Come è possibile che all’ingresso nella modernità – il tempo di Campanella – esistesse un pensiero repubblicano e indipendentista in Calabria, una “illuminazione” avanti tempo anzi, che era quello della sovranità, e all’uscita dalla modernità – che è il tempo che viviamo, dove tutto quello che era modernità è ormai un reperto, una archeologia, un modernariato – invece, la Calabria non abbia “spirito di sé”?
Forse, l’interrogativo va posto meglio: in Calabria è forte il senso di esclusione e di asservimento a interessi che non sono comuni. Però, tutto questo non si traduce non dico in risposta politica, neppure in domanda politica. La Calabria si accontenta delle risposte politiche che offre “il mercato”. Si badi: qui non è in discussione l’appartenenza di schieramento, l’uno equivale l’altro, probabilmente rende o ha reso gli stessi vantaggi. Che, però, alla fine della fiera sono davvero pochini. D’altronde non può esserci risposta politica se non c’è un lievito culturale, capace di suscitare animus, passione sociale.
Così, una recente fiammata di attenzione sugli orrori del processo unitario, si traduce in fazioni sulla bontà o meno dei Borboni o dei Savoia, come se la cosa potesse davvero fottercene alcunché.
Che idea sciocca, no, quella di un processo di indipendenza calabrese?
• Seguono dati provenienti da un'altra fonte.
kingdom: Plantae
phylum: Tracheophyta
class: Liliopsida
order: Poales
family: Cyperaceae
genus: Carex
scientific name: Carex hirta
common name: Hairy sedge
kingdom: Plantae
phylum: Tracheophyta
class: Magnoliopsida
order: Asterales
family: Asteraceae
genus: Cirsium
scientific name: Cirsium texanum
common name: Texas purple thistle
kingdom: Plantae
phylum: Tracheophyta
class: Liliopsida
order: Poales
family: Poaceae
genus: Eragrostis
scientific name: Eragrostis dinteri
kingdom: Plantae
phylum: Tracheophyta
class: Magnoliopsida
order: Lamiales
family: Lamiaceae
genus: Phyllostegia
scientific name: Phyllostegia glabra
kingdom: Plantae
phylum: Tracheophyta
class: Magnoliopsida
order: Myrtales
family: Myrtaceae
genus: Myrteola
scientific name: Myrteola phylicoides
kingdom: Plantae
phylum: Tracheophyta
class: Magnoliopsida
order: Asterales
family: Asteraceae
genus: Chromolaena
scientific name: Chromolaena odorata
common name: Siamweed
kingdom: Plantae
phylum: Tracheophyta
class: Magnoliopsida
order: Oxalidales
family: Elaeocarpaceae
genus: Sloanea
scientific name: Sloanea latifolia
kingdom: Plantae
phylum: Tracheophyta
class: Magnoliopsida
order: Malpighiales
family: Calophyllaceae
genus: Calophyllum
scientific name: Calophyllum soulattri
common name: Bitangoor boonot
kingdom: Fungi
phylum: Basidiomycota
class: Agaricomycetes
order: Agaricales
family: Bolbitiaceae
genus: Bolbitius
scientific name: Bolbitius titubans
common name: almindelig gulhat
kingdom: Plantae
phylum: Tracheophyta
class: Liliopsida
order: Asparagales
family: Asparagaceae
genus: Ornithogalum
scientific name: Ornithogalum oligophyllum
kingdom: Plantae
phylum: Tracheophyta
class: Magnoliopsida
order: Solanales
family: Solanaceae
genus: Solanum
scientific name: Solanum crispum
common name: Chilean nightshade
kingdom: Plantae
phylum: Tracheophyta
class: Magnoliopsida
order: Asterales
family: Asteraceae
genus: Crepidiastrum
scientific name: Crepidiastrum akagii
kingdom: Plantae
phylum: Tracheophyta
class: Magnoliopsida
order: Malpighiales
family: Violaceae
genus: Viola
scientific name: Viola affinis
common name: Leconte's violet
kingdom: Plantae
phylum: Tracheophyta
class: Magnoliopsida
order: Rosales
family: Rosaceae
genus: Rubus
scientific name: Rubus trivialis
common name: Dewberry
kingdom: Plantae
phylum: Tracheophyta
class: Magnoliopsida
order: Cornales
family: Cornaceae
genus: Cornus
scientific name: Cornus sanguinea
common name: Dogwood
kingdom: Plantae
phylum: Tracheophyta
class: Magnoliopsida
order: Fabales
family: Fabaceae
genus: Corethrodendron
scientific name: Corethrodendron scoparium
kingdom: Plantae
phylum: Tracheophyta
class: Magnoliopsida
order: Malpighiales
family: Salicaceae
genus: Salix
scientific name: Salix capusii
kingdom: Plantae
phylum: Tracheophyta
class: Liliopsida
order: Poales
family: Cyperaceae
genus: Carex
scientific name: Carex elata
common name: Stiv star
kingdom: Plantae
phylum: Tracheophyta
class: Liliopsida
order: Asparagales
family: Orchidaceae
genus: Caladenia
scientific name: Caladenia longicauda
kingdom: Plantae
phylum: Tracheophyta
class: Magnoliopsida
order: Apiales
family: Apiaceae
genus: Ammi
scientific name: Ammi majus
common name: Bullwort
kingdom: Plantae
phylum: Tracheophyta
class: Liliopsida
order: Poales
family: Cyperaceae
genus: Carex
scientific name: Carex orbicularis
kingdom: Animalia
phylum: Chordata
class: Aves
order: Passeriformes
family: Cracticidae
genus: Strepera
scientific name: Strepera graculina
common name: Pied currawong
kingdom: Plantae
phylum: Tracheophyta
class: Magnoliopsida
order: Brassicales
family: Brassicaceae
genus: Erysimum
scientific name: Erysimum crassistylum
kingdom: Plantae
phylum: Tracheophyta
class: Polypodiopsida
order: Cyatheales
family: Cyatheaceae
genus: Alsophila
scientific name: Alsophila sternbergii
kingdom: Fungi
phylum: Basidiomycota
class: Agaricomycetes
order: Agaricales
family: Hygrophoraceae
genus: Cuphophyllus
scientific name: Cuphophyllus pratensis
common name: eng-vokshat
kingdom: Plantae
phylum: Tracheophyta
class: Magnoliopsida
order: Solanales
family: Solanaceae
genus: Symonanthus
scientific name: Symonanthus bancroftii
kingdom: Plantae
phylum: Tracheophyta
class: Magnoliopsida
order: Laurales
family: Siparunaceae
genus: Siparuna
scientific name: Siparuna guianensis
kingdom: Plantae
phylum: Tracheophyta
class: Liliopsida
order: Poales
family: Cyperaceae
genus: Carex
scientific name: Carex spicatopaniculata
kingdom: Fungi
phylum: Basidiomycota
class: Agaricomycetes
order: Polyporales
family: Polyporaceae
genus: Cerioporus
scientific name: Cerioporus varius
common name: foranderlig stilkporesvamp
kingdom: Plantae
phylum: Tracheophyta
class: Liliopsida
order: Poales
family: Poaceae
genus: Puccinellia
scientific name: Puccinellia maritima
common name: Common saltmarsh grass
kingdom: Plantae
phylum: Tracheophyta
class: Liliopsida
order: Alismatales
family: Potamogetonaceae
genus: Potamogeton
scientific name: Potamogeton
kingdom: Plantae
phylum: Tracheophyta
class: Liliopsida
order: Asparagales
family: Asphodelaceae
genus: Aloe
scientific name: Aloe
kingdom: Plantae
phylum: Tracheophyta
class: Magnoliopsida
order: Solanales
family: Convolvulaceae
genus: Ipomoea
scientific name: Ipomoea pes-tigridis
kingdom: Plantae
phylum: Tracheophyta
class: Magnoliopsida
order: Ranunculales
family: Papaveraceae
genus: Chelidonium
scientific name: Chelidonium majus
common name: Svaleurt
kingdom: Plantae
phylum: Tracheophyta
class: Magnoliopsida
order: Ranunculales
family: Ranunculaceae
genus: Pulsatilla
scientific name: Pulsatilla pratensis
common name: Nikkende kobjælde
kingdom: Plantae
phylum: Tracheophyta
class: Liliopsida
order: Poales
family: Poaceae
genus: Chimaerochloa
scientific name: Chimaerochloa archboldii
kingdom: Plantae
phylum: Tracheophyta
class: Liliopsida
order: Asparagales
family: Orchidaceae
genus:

Come potrebbe sopravvivere economicamente la Calabria, che non ha materie prime, non ha industrializzazione, ha perso le sue qualità agricole, non ha imprenditoria che vada e veda orizzonti ampi – e hai voglia a dire che la globalizzazione –, non ha una gioventù appassionata che possa diventare lievito di competenze, talenti, processi decisionali? Come si potrebbe porre una frontiera, e dove, a Vallo della Lucania? Quali armi ci difenderebbero, le lupare mozze? E rimetteremmo i dazi a Villa San Giovanni per il sale? E si controllerebbero i passaporti sui trenini regionali?
Dev’essere questo senso troppo pratico – le palle ce le abbiamo, no? – di impossibilità delle cose che ci fa essere ultranazionalisti – bene o male i siciliani hanno uno stretto, la Sardegna addirittura un mare, qui si è porosi e permeabili. Dev’essere questo senso troppo pratico – sì, certo, senza i soldini dell’Europa come faremmo questo e quello, quelle quattro cose che si fanno? – che ci fa preferire le lamentazioni nel deserto alle utopie repubblicane. O magari, accodarsi a questa o quella cordata “nazionale” vincente, e mendicare uno strapuntino. Siamo gente concreta, via. Terragna.
E tenersi dentro rabbia e furore per come si è trattati. E la vergogna pure. Io farei un sondaggio per vedere quanto Maalox si consuma in Calabria, Maalox politico. Forse, stavolta, risulteremmo i primi.